Assignment: Reproduce word for word the passage of the hospital discharge guide that begins with "How SevynCare fits" and ends with "first two weeks.".

Study text:
------------------------------

Practical Guides
After the Hospital Discharge
A Practical Roadmap for the First Two Weeks Home

THE SHORT ANSWER
Roughly one in five Medicare patients is readmitted within 30 days — and most readmissions are preventable. The first 72 hours and the first medication reconciliation determine almost everything. Here's the plan.
Why discharge is the most dangerous moment in elder care
Hospitals discharge faster than they used to. Instructions get handed to an exhausted family member at the worst possible moment. Medications change. Follow-up appointments are scheduled weeks out. The patient is weaker than anyone realizes.
In Huntsville, the most common readmission triggers we see are missed medications, falls in the first 48 hours, untreated infections, and confusion from new prescriptions interacting with old ones.
Before they leave the hospital
Don't leave the building without:
- A written, reconciled medication list — every old med, every new med, every stopped med.
- Names and phone numbers of every follow-up provider, with appointments already scheduled when possible.
- Clear answers to: What should I call about? Who do I call? When should I go back to the ER?
- Equipment in place at home — walker, shower chair, raised toilet seat, oxygen if ordered.
The first 72 hours at home
This is the riskiest window. Someone — a family member or a professional caregiver — should be present or checking in almost constantly.
- Set up a single, visible pill organizer for the week. Re-fill it together.
- Walk the path from bed to bathroom in daylight. Clear every rug, cord, and obstacle.
- Eat real meals. Drink water. Dehydration is the silent driver of readmission.
- Watch for: increased confusion, new pain, fever, shortness of breath, swelling. Call the doctor early.
Days 4–14: building a sustainable rhythm
By day four most families realize the help they thought they could provide alone is not enough. That's not failure — it's the math of recovery.
Home health (skilled nursing, PT, OT) covers the medical side and is usually billed to Medicare. Non-medical home care — bathing, meals, supervision, transportation to follow-up visits — fills the much bigger gap that Medicare doesn't cover. The two work together.
How SevynCare fits into a discharge plan
We work alongside Huntsville Hospital, Crestwood, and local home health agencies regularly. Our caregivers handle the day-to-day so families can keep their jobs, sleep, and stay present without burning out. Most families start with 4–6 hour shifts during the first two weeks and step down from there.
KEY TAKEAWAYS
- ◆Insist on a written, reconciled medication list before leaving the hospital.
- ◆The first 72 hours need near-constant presence — plan it.
- ◆Home health and non-medical home care are not the same; you usually need both.
- ◆Most readmissions are preventable with the right first two weeks.
FREQUENTLY ASKED
Quick answers for families
Does Medicare pay for home care after discharge?
Medicare pays for short-term skilled home health (nursing, PT, OT) when ordered by a doctor. It does NOT pay for ongoing non-medical home care — bathing, meals, supervision, transportation. Most families pay privately for that piece.
How quickly can SevynCare start after a discharge?
We routinely start care within 24–48 hours of a call, including same-day starts for discharges from Huntsville Hospital, Crestwood Medical Center, and Madison Hospital when we have advance notice.
Do we need home care if home health is already coming in?
Almost always yes. Home health visits are short and intermittent. Non-medical home care fills the hours in between, where most of the actual risk lives.

------------------------------

Material provided:
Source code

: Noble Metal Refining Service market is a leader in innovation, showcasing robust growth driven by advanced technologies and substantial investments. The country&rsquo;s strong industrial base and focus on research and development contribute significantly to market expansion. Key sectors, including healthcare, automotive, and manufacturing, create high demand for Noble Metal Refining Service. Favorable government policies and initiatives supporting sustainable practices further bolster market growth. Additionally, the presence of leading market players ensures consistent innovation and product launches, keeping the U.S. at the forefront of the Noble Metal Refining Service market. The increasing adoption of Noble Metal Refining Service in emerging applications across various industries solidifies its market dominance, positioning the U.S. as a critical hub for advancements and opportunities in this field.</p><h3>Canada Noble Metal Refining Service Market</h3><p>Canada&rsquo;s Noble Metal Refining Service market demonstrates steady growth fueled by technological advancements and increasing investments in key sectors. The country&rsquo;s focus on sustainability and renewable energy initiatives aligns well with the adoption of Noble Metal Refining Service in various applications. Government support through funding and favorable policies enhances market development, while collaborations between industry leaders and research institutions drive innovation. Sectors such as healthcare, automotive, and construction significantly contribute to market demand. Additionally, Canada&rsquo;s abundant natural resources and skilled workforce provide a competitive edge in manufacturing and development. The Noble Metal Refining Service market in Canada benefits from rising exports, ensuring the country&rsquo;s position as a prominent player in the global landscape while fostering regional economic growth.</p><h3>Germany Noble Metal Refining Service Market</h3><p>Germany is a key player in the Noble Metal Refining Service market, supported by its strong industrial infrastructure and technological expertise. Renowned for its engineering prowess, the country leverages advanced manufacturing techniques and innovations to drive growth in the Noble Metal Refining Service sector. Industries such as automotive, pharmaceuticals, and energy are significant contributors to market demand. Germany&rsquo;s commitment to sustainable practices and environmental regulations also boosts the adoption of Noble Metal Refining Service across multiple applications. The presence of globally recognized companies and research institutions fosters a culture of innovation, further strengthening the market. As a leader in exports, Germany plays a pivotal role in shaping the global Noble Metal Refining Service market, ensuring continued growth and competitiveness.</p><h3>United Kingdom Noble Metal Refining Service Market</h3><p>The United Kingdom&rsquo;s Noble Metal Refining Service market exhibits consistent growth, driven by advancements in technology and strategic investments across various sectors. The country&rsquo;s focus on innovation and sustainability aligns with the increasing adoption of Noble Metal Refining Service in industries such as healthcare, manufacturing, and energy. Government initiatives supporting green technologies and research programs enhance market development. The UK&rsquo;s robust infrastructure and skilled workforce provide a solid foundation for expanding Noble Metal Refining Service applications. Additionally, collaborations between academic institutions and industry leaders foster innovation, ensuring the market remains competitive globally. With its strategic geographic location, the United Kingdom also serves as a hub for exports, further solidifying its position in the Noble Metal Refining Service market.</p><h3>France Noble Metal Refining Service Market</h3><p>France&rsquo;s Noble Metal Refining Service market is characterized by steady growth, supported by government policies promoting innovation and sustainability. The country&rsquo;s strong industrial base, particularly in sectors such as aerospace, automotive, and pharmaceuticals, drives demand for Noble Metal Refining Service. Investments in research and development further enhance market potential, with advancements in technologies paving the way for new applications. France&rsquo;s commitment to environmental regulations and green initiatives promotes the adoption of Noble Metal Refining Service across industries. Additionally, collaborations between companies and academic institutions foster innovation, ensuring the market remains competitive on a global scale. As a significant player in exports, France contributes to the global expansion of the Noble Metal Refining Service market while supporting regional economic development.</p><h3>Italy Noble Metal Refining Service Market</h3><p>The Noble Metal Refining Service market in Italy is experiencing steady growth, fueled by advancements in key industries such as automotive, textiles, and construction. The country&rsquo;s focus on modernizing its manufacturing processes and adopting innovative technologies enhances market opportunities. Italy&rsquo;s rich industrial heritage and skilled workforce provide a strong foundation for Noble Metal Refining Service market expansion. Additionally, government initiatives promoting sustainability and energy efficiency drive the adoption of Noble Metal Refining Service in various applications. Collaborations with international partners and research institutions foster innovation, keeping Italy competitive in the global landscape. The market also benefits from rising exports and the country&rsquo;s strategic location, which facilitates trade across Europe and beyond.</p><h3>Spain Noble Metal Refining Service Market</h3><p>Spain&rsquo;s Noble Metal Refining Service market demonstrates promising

------------------------------

Task solution:
How SevynCare fits into a discharge plan
We work alongside Huntsville Hospital, Crestwood, and local home health agencies regularly. Our caregivers handle the day-to-day so families can keep their jobs, sleep, and stay present without burning out. Most families start with 4–6 hour shifts during the first two weeks and step down from there.
KEY TAKEAWAYS
- ◆Insist on a written, reconciled medication list before leaving the hospital.
- ◆The first 72 hours need near-constant presence — plan it.
- ◆Home health and non-medical home care are not the same; you usually need both.
- ◆Most readmissions are preventable with the right first two weeks.